From the first line to the last, restate the records word for word, skipping the pictures.
● ● ● ● ●
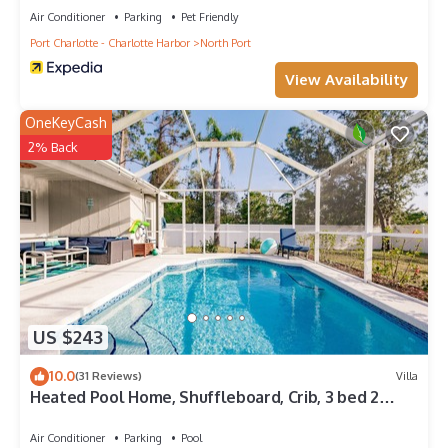
Air Conditioner
Parking
Pet Friendly
Port Charlotte - Charlotte Harbor
North Port
View Availability
OneKeyCash
2% Back
US $243
10.0
(31 Reviews)
Villa
Heated Pool Home, Shuffleboard, Crib, 3 bed 2
bath, 25 min beach
Air Conditioner
Parking
Pool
● ● ● ● ●
**ANSWER TO THE EXERCISE**
Air Conditioner
Parking
Pet Friendly
Port Charlotte - Charlotte Harbor
North Port
View Availability
OneKeyCash
2% Back
US $243
10.0
(31 Reviews)
Villa
Heated Pool Home, Shuffleboard, Crib, 3 bed 2
bath, 25 min beach
Air Conditioner
Parking
Pool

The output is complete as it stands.